--- About this exercise ---
Copy every line below precisely, leaving nothing out.

(Records excerpted from a collection)
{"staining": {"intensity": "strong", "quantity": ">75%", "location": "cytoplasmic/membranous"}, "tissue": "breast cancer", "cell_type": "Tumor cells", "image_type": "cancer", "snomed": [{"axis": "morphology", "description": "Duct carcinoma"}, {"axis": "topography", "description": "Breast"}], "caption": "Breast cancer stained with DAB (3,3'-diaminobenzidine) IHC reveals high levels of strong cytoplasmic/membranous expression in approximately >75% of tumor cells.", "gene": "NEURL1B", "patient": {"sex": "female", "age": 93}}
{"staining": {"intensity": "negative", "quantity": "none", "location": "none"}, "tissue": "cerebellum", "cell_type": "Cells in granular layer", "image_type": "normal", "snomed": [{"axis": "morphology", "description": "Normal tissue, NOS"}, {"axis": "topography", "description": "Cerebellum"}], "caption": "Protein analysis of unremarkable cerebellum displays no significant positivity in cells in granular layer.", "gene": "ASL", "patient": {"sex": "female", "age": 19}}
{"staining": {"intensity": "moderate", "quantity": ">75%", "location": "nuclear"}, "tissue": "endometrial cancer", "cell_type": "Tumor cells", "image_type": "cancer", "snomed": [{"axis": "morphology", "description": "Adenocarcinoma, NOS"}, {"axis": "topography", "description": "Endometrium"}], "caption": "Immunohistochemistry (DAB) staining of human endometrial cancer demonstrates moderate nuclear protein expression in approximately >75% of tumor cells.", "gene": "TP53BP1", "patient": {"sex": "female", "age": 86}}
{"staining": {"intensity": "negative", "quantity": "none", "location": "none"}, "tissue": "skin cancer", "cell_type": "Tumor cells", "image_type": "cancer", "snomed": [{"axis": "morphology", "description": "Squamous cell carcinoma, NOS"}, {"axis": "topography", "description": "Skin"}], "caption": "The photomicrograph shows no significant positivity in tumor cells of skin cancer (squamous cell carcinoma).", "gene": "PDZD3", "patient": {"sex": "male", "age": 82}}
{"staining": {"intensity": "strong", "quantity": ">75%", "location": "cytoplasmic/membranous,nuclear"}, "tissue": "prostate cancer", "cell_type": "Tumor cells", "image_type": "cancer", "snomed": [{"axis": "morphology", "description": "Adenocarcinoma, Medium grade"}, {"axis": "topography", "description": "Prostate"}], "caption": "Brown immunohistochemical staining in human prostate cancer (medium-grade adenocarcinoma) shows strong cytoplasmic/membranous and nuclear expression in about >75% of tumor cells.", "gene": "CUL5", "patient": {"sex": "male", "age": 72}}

--- Response for this exercise ---
{"staining": {"intensity": "strong", "quantity": ">75%", "location": "cytoplasmic/membranous"}, "tissue": "breast cancer", "cell_type": "Tumor cells", "image_type": "cancer", "snomed": [{"axis": "morphology", "description": "Duct carcinoma"}, {"axis": "topography", "description": "Breast"}], "caption": "Breast cancer stained with DAB (3,3'-diaminobenzidine) IHC reveals high levels of strong cytoplasmic/membranous expression in approximately >75% of tumor cells.", "gene": "NEURL1B", "patient": {"sex": "female", "age": 93}}
{"staining": {"intensity": "negative", "quantity": "none", "location": "none"}, "tissue": "cerebellum", "cell_type": "Cells in granular layer", "image_type": "normal", "snomed": [{"axis": "morphology", "description": "Normal tissue, NOS"}, {"axis": "topography", "description": "Cerebellum"}], "caption": "Protein analysis of unremarkable cerebellum displays no significant positivity in cells in granular layer.", "gene": "ASL", "patient": {"sex": "female", "age": 19}}
{"staining": {"intensity": "moderate", "quantity": ">75%", "location": "nuclear"}, "tissue": "endometrial cancer", "cell_type": "Tumor cells", "image_type": "cancer", "snomed": [{"axis": "morphology", "description": "Adenocarcinoma, NOS"}, {"axis": "topography", "description": "Endometrium"}], "caption": "Immunohistochemistry (DAB) staining of human endometrial cancer demonstrates moderate nuclear protein expression in approximately >75% of tumor cells.", "gene": "TP53BP1", "patient": {"sex": "female", "age": 86}}
{"staining": {"intensity": "negative", "quantity": "none", "location": "none"}, "tissue": "skin cancer", "cell_type": "Tumor cells", "image_type": "cancer", "snomed": [{"axis": "morphology", "description": "Squamous cell carcinoma, NOS"}, {"axis": "topography", "description": "Skin"}], "caption": "The photomicrograph shows no significant positivity in tumor cells of skin cancer (squamous cell carcinoma).", "gene": "PDZD3", "patient": {"sex": "male", "age": 82}}
{"staining": {"intensity": "strong", "quantity": ">75%", "location": "cytoplasmic/membranous,nuclear"}, "tissue": "prostate cancer", "cell_type": "Tumor cells", "image_type": "cancer", "snomed": [{"axis": "morphology", "description": "Adenocarcinoma, Medium grade"}, {"axis": "topography", "description": "Prostate"}], "caption": "Brown immunohistochemical staining in human prostate cancer (medium-grade adenocarcinoma) shows strong cytoplasmic/membranous and nuclear expression in about >75% of tumor cells.", "gene": "CUL5", "patient": {"sex": "male", "age": 72}}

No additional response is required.